• **Text shown**:
━━━━━━

Italian cellist Mario Brunello has just recently released his recording of the Weinberg Solo Cello Sonatas on Arcana, which is supposed to be available through Naxos, but since it’s not up for streaming on their Naxos Music Library website, I decided the hell with it and went searching for another recording.

That’s how I bumped into Marina Tarasova, and I’m glad I did.

Tarasova first studied at the Gnessin School where so many outstanding Russian musicians started out, then at the Moscow Conservatoire with Professor Nataliya Shakhovskaya. She has won awards in the international competitions of Prague, Florence and Paris as well as the laureate of the Tchaikovsky competition in Moscow. In addition to these Weinberg discs, she has also recorded the J.S. Bach Cello Suites for Divine Art and French cello suites of Lalo, Koechlin and Pierné for Brilliant Classics. Many years ago, Northern Flowers was a tiny independent label out of Russia that had minimal circulation in the West, but as a reviewer (at that time) for a major American classical magazine I was lucky enough to snag a rare recital disc by the little-known (outside of Russia) and vastly underrated pianist Vladimir Nielsen. Happily, Tarasova’s recordings are made in pretty good digital sound and, thankfully, have had decent worldwide distribution.

Quite aside from her list of awards, which mean absolutely nothing to me (a lot of excellent technicians who are not artists receive prestigious competition awards nowadays), what impressed me was the rich, beautiful and full-bided tone that she elicits from her instrument. Indeed, it has a warmth that reminded me of Casals in his prime, perhaps even a bit like Mstislav Rostropovich, a friend of Weinberg’s who gave the world premiere performance of this cello Concertino. I have his performance of it on CD, and can attest that Tarasova’s reading is nearly as good in its own way. I say “in its own way” because although both cellists possess a warm, rounded timbre. Rostropovich’s was a bit more cutting and masculine in profile whereas Tarasova emphasizes warmth and technique over strength. This doesn’t mean that her performances are in any way weak or insufficient; on the contrary, they have great tensile strength in addition to warmth, only that the extra added “push” that Rostropovich had on the cello was something unique to him.

In fact, the richness of her tone reminded me a great deal of the great British cellist Colin Carr, who I was lucky enough to hear in person (I wrote a profile on him several years ago on this blog). I don’t know if her sound is quite as huge as his—Carr has the biggest timbre I’ve ever heard on a cello—but her artistry is fully equal to his. One of the things that really struck me when listening to the Concertino was how much Tarasova made the second movement sound “jazzy.” I’m not sure if this was Weinberg’s intention—he was never a composer who seemed to have an inclination towards jazz rhythm in any of his other pieces—but it certainly works.

━━━━━━

• **What you will do**:
A: From the review of Marina Tarasova's Weinberg recordings, reproduce the passage from "In fact, the" to "it certainly works.".
B: Answer the following about the review of Marina Tarasova's Weinberg recordings:
(i) With which professor did Tarasova study at the Moscow Conservatoire?
(ii) Who gave the world premiere performance of Weinberg's cello Concertino?
(iii) Which movement of the Concertino did Tarasova make sound "jazzy"?

• **Stored data**:
━━━━━━

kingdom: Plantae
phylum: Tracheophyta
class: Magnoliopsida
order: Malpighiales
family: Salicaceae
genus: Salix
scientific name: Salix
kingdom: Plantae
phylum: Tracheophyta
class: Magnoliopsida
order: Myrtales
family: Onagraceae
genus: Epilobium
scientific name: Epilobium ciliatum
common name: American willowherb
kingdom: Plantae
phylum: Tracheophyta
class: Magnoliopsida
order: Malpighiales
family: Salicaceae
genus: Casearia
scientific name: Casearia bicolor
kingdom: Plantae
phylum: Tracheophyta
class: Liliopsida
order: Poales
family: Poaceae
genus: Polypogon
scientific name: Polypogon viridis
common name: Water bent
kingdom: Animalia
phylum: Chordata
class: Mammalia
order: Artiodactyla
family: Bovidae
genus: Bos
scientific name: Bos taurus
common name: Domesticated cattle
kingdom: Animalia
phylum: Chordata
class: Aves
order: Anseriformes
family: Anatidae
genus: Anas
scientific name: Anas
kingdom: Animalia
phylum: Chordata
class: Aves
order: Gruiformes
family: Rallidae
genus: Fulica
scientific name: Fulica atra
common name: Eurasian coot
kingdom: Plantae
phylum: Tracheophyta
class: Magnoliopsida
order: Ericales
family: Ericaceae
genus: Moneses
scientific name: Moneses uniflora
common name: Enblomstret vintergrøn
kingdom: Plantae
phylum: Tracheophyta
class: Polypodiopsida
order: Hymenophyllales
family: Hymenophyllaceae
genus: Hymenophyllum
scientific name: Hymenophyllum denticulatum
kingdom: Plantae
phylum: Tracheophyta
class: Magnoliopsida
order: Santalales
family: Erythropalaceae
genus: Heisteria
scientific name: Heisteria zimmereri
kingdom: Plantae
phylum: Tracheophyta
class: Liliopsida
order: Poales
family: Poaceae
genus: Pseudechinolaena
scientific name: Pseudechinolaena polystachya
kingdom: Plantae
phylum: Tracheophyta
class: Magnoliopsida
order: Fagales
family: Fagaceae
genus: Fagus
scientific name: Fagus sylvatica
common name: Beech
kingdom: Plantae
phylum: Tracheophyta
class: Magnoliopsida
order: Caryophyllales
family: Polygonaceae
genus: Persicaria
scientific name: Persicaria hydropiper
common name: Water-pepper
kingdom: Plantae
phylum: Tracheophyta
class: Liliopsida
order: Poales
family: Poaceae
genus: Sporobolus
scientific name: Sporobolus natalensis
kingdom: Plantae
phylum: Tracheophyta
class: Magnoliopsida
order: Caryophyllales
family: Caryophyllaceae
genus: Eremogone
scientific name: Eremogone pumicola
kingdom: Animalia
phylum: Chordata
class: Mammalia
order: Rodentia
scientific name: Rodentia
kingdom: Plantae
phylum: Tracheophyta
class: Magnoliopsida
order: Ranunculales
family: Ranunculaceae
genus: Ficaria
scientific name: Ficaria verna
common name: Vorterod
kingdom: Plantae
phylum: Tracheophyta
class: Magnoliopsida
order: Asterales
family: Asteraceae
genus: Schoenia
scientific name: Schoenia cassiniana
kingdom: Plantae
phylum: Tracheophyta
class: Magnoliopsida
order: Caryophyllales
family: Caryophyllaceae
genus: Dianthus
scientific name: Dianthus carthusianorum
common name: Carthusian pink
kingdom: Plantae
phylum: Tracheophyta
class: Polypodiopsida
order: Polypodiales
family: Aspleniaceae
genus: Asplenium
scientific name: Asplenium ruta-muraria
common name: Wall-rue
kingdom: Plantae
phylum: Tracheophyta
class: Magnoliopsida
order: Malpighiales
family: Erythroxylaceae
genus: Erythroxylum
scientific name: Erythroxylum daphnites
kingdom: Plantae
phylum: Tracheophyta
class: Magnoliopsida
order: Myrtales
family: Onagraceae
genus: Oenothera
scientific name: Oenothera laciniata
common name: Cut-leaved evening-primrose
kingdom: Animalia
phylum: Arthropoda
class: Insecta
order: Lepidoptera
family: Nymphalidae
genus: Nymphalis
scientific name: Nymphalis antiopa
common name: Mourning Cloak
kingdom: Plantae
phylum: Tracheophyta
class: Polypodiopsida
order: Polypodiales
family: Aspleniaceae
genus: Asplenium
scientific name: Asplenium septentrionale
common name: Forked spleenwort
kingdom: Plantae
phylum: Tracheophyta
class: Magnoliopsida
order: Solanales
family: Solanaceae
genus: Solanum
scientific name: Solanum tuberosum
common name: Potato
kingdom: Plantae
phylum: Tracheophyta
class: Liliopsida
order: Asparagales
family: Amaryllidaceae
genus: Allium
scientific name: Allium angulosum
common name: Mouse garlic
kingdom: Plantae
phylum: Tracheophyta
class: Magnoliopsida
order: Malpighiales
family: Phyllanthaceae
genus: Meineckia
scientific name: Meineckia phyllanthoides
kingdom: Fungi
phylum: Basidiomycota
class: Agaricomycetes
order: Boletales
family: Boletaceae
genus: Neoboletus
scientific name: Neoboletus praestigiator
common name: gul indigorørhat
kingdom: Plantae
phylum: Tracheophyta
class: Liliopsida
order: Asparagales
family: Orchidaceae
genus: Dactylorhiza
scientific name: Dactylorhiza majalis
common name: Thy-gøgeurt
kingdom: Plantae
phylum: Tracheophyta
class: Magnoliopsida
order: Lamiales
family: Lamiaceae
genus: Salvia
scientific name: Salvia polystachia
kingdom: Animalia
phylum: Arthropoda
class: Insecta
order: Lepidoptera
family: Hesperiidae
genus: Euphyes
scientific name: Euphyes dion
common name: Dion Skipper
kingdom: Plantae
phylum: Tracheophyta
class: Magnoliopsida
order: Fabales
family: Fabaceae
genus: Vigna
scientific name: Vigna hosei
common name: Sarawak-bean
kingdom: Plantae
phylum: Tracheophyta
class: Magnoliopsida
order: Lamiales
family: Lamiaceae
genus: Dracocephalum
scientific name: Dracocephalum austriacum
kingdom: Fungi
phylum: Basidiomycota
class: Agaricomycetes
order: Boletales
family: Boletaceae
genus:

━━━━━━

• **Results of the exercise**:
A:
In fact, the richness of her tone reminded me a great deal of the great British cellist Colin Carr, who I was lucky enough to hear in person (I wrote a profile on him several years ago on this blog). I don’t know if her sound is quite as huge as his—Carr has the biggest timbre I’ve ever heard on a cello—but her artistry is fully equal to his. One of the things that really struck me when listening to the Concertino was how much Tarasova made the second movement sound “jazzy.” I’m not sure if this was Weinberg’s intention—he was never a composer who seemed to have an inclination towards jazz rhythm in any of his other pieces—but it certainly works.

B:
(i) She studied there with Professor Nataliya Shakhovskaya.
(ii) Mstislav Rostropovich gave the world premiere performance.
(iii) She made the second movement sound "jazzy."